'''
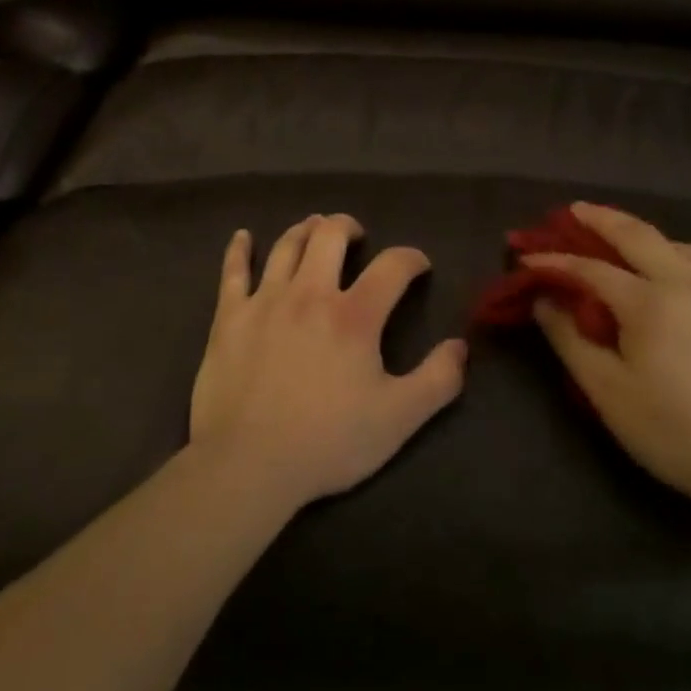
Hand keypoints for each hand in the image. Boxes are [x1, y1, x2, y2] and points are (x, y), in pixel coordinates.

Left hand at [190, 214, 467, 510]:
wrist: (248, 464)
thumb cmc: (328, 442)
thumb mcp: (398, 419)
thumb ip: (437, 380)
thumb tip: (460, 346)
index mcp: (354, 316)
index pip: (392, 266)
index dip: (411, 258)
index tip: (418, 265)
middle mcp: (309, 294)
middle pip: (330, 236)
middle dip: (348, 227)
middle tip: (357, 236)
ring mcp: (265, 301)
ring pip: (286, 246)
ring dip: (305, 229)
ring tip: (314, 228)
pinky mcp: (229, 316)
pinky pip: (232, 271)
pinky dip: (239, 249)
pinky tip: (243, 237)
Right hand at [526, 203, 690, 518]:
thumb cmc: (677, 434)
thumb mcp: (608, 393)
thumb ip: (570, 341)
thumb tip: (546, 300)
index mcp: (651, 304)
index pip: (591, 269)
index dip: (556, 261)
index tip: (528, 258)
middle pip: (640, 236)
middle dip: (602, 219)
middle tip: (576, 210)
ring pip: (685, 248)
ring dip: (650, 237)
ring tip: (631, 242)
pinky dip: (685, 262)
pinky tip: (682, 284)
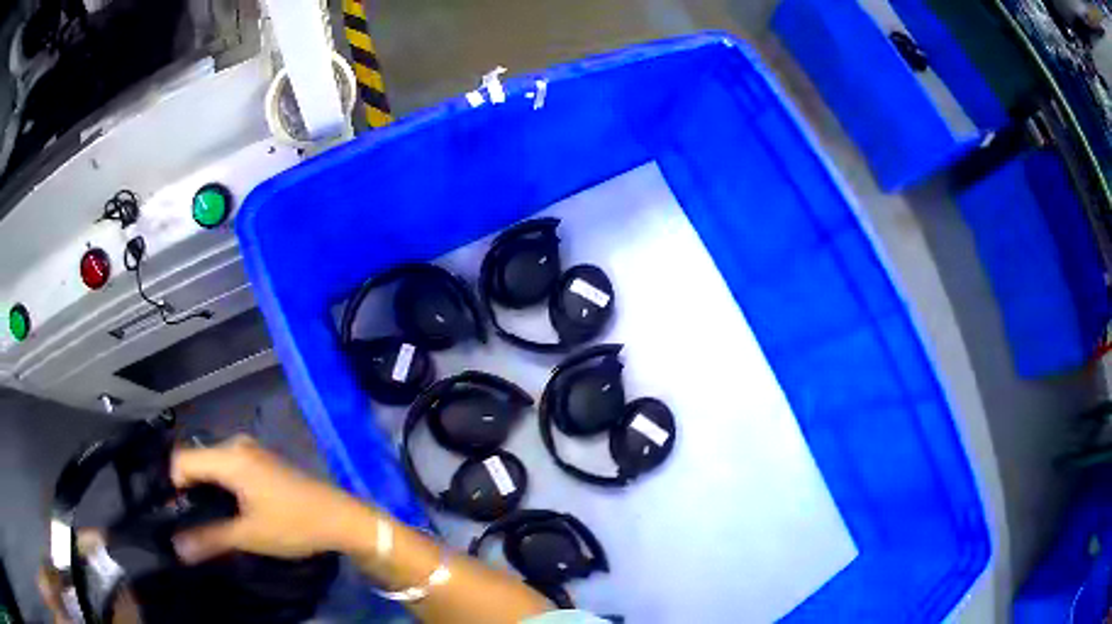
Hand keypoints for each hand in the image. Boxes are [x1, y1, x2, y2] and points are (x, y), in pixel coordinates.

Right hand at [171, 435, 371, 562]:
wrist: (341, 518)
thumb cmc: (294, 525)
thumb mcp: (249, 535)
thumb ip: (210, 538)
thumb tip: (177, 547)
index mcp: (230, 456)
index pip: (182, 461)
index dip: (172, 486)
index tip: (170, 513)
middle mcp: (236, 445)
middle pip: (196, 462)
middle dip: (187, 490)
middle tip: (183, 520)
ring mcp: (250, 451)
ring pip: (212, 466)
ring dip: (204, 490)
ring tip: (201, 519)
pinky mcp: (260, 462)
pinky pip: (228, 468)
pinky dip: (220, 487)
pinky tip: (224, 510)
'''
**Prompt**
Copy out whichever lines of the listing contain the word "index".

**Written solution**
index mcp: (354, 316)
index pip: (392, 266)
index dip: (411, 258)
index tip: (418, 265)
index mcp: (651, 304)
index pip: (591, 269)
index dip: (556, 261)
index tip: (528, 258)
index mcp: (230, 456)
index pip: (182, 461)
index dip: (172, 486)
index tip: (170, 513)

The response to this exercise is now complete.